Staved Box

A Pictorial Article by Bob Hamilton

I made the first one of these simply to be a crush proof mailing tube for a goblet I was sending to my trading partner in the Woodturner’s Resource Challenge & Trade Goblet Challenge.  I got very lucky when turning my goblet and managed to complete one that was a significant improvement on anything I had done previously, so I wanted to be sure it arrived safely at its destination.  When I posted a picture of the completed box it seemed to generate some interest in the process I used to make it. 


Photo 1:  The original goblet                                  Photo 2:  The original case

             I made the original one in a bit of a hurry as a utility box with a specific purpose and it did not occur to me to take any pictures of the process.   Here I am attempting to re-create the process in order to get step-by-step pictures.  I wound up making two boxes in order to get pictures of all the steps and I am using the picture that best illustrates each step so you might notice some switching back and forth between the two boxes.  
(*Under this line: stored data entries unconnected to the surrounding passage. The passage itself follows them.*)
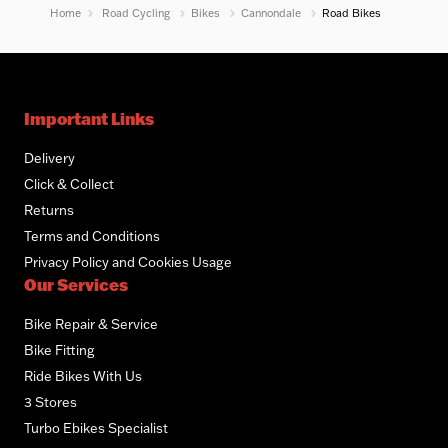
Home
Road Cycling
Bikes
Cannondale
Road Bikes
Important Links
Delivery
Click & Collect
Returns
Terms and Conditions
Privacy Policy and Cookies Usage
Our Services
Bike Repair & Service
Bike Fitting
Ride Bikes With Us
3 Stores
Turbo Ebikes Specialist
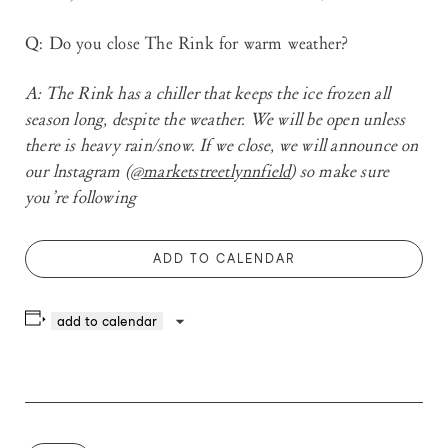
Q: Do you close The Rink for warm weather?
A
: The Rink has a chiller that keeps the ice frozen all
season long, despite the weather. We will be open unless
there is heavy rain/snow. If we close, we will announce on
our lnstagram (
@marketstreetlynnfield
) so make sure
you’re following
ADD TO CALENDAR
add to calendar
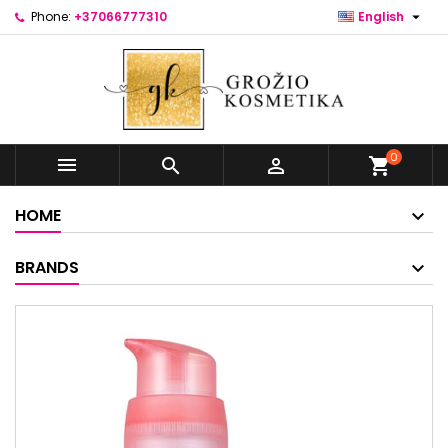

Phone:
+37066777310
English
0



shopping_cart
HOME
BRANDS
The first step is to decide on an internal diameter.  It will need to be slightly oversized in relation to the intended contents since the process of ripping and jointing the cylinder after it is glued up will render the interior shape slightly elliptical.   The original one was intended to house a goblet with a diameter of 1 ¾” so I decided on 2” for the internal diameter.  I also decided that I would use 8 staves.  The circumference of a 2” circle is just a hair over 6 ¼” so dividing by 8 means that the narrow face of the staves would be about .78”, or 25/32”.  In practice it is better to be slightly under rather than over so I aimed for a finished width of ¾” on the narrow face of the staves.

I started out by milling some stock for the staves.  I used 4/4 white ash because I had some on hand and I like the contrast between the ash body and walnut end caps.   I rough cut a piece about 3 ½” wide and 48” long and then jointed and planed it straight and square.  I used my Veritas Poly Gauge to set the tilt on my table saw and the tilt of my jointer fence to the correct bevel angle (22.5°) for the staves. 


Photo 3:  Using the Poly Gauge

I set the rip fence so that the blade was tilted away from the fence.  I have a left tilting saw so the fence was on the right of the blade.  If you have a right tilting saw you should move the fence to the left of the blade.  I set the fence so that the bevel did not extend quite all the way to the top face of the stock, leaving a slight flat of 1/16” or so rather than a knife edge to the long point of the bevel.  That let me rip both long edges of the piece without adjusting the rip fence between cuts and the flat provides a better reference edge against the rip fence than a feather edge would.   

Photo 4:  Flat on bevel

I then adjusted the rip fence so the narrow face of the stave would be about 13/16” and made two more cuts, swinging the piece end for end between cuts to give me two long staves.  Jointing the bevelled edges of these two staves brought the width of the narrow face down to my intended ¾”.                                                                                                                                                                                   

Photo 5:  Stave stock

I then used my mitre saw set up with a stop block to cut the two long staves into 8 equal length short staves.